"""

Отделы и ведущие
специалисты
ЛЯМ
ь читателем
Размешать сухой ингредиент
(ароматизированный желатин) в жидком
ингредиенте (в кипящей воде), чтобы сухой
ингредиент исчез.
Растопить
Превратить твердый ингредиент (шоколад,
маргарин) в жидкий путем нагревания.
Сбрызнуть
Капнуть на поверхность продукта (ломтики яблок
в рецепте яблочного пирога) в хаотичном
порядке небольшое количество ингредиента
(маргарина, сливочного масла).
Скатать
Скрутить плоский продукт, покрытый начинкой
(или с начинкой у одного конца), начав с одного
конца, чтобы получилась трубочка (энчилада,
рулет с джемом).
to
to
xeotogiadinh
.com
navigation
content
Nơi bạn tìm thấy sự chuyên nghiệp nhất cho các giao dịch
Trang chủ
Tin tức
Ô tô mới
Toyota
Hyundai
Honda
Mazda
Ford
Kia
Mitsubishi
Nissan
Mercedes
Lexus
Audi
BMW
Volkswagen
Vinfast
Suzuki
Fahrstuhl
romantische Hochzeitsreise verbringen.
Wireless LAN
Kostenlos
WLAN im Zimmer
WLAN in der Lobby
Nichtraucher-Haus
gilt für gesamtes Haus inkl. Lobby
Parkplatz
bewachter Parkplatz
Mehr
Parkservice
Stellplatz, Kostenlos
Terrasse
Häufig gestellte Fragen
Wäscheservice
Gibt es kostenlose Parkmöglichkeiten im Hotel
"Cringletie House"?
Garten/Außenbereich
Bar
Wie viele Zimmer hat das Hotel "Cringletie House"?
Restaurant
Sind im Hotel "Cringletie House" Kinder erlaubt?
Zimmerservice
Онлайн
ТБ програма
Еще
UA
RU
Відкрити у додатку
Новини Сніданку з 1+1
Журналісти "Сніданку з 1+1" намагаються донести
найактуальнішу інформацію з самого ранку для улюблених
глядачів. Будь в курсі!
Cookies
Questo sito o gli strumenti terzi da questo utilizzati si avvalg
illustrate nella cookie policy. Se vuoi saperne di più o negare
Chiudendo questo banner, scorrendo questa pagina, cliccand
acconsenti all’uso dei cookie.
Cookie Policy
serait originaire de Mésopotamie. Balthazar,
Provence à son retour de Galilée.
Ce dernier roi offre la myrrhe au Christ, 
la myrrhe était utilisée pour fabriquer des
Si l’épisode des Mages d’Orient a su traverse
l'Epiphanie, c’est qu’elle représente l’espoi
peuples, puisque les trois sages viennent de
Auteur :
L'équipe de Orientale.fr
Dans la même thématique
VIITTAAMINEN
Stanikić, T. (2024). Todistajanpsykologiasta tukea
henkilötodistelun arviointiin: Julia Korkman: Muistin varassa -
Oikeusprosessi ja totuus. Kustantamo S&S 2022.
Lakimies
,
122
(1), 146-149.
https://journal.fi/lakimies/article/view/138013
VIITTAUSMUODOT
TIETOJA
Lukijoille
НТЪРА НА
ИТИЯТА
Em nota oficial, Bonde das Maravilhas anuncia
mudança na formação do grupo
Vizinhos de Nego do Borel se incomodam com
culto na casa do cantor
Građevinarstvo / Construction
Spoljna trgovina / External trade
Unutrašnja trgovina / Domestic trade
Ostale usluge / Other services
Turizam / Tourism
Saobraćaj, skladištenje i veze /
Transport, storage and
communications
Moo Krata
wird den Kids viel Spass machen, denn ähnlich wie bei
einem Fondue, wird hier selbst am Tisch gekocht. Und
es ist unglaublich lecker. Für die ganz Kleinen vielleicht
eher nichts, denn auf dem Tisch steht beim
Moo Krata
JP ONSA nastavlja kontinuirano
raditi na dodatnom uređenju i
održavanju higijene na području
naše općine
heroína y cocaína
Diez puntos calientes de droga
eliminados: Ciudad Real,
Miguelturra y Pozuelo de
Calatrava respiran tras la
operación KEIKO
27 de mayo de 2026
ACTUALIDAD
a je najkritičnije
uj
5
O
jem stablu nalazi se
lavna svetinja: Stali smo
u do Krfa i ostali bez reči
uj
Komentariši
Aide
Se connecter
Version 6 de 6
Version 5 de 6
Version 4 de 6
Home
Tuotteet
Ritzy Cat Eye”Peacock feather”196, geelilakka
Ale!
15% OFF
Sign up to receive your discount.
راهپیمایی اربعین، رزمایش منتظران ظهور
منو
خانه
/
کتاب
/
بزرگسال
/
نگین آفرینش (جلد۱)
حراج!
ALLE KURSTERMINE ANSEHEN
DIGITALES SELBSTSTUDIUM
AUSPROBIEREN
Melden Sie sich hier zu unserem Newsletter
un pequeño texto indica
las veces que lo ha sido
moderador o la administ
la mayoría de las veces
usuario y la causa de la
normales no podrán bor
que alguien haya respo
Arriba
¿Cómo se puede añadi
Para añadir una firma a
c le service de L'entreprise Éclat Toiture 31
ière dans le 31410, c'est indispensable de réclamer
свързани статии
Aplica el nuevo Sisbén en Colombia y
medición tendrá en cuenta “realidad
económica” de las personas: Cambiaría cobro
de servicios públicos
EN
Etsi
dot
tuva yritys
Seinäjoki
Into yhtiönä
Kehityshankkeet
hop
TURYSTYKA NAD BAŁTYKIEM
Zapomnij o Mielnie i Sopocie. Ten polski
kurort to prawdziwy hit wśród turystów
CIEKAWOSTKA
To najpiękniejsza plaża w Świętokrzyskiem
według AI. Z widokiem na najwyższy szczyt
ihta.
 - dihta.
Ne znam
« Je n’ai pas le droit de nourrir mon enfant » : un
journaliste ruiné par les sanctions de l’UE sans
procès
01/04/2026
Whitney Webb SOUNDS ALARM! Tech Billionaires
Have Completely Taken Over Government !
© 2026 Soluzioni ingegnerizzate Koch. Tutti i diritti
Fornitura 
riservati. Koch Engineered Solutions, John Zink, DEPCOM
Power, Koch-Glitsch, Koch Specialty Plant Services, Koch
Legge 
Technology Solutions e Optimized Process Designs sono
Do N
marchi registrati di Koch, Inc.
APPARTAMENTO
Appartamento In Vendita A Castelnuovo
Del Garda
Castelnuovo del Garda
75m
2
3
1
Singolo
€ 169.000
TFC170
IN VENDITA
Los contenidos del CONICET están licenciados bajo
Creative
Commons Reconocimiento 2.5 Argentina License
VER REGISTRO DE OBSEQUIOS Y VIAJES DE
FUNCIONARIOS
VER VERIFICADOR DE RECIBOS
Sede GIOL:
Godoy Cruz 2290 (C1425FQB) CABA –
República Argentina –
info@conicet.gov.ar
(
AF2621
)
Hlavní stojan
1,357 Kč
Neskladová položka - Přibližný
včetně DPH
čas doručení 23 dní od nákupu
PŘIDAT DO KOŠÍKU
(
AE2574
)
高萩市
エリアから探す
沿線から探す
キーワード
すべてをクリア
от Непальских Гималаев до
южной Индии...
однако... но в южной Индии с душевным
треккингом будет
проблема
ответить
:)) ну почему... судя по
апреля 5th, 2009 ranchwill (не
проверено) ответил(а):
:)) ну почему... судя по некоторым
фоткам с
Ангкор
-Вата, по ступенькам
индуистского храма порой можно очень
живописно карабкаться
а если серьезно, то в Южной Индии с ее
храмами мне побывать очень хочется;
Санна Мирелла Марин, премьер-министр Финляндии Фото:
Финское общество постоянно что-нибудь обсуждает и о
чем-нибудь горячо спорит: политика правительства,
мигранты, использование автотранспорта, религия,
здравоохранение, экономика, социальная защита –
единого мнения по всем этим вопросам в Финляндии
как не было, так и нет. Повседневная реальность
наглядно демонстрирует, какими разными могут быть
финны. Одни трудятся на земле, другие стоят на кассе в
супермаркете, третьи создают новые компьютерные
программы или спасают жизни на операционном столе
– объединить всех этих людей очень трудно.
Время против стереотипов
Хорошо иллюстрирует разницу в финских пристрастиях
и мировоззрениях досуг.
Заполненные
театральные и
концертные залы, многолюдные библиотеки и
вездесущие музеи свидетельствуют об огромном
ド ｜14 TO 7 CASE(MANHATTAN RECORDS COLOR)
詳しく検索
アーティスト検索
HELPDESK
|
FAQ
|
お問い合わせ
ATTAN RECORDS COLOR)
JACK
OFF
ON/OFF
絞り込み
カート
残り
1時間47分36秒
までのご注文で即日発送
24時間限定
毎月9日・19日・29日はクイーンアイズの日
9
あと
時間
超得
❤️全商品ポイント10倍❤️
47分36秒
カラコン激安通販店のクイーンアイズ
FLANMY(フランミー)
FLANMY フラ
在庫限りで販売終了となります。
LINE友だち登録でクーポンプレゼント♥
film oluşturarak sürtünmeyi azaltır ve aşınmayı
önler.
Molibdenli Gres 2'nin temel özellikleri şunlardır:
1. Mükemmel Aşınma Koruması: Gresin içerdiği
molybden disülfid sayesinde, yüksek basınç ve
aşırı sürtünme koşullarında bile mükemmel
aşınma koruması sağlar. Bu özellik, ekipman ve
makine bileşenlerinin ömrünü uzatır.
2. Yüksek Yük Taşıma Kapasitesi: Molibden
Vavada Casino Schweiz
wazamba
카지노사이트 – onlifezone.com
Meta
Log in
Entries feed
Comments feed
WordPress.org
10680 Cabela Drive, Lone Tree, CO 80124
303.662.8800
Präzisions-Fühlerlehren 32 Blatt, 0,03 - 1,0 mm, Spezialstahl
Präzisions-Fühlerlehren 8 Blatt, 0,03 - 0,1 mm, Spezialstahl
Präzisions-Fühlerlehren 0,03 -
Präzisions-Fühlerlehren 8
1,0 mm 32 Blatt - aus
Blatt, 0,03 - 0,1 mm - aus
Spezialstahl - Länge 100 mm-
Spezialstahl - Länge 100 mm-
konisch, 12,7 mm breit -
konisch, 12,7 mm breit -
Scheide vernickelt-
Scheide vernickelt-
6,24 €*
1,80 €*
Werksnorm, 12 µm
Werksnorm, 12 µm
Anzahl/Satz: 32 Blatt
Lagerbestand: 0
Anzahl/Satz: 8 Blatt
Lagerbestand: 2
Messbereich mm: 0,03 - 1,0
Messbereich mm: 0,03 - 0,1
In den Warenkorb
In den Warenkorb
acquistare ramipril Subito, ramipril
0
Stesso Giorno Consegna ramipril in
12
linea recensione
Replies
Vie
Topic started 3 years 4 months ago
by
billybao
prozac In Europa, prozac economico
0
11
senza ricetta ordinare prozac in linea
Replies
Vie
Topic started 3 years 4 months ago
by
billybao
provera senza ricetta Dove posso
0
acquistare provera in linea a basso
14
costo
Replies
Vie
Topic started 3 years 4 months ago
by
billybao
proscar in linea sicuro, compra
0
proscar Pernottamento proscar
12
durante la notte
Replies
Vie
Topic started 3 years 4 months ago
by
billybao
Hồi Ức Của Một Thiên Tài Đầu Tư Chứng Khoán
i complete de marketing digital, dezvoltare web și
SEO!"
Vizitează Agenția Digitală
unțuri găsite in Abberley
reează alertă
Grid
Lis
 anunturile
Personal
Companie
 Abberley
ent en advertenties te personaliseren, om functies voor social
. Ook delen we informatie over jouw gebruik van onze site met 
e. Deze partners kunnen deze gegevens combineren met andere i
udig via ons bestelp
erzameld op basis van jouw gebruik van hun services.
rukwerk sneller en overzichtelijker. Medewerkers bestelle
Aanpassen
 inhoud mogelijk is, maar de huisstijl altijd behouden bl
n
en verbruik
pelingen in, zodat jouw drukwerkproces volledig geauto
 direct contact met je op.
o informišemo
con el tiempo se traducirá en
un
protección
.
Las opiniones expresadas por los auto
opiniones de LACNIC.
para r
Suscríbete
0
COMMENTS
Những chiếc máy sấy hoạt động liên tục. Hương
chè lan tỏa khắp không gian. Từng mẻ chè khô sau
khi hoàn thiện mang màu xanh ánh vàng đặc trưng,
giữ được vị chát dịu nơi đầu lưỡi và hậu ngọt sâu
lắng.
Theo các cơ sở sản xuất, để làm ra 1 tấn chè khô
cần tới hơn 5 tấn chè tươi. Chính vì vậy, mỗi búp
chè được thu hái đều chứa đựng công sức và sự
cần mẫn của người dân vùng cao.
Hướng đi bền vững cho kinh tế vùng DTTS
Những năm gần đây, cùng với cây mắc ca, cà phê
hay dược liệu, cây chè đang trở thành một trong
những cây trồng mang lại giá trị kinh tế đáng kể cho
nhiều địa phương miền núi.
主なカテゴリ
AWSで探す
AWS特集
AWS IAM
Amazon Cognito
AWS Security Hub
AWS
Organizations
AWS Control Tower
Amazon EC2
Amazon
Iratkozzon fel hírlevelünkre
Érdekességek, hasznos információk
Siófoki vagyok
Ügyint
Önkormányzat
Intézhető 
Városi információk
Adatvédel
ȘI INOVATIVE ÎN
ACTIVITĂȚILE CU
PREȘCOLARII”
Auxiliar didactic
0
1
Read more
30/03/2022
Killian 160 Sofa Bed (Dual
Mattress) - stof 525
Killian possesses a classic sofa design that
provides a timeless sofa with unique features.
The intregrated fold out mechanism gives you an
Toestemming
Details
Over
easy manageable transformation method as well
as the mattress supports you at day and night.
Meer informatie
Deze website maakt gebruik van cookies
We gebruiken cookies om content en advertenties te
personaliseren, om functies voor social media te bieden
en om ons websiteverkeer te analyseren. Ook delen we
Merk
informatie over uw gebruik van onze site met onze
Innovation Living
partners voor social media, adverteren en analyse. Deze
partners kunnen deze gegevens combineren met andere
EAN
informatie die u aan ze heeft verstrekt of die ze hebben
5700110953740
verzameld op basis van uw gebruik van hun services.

"""

- Your task: For the listing above, work out how many lines contain the string "wird" and return only that figure.

- Result for this task: 2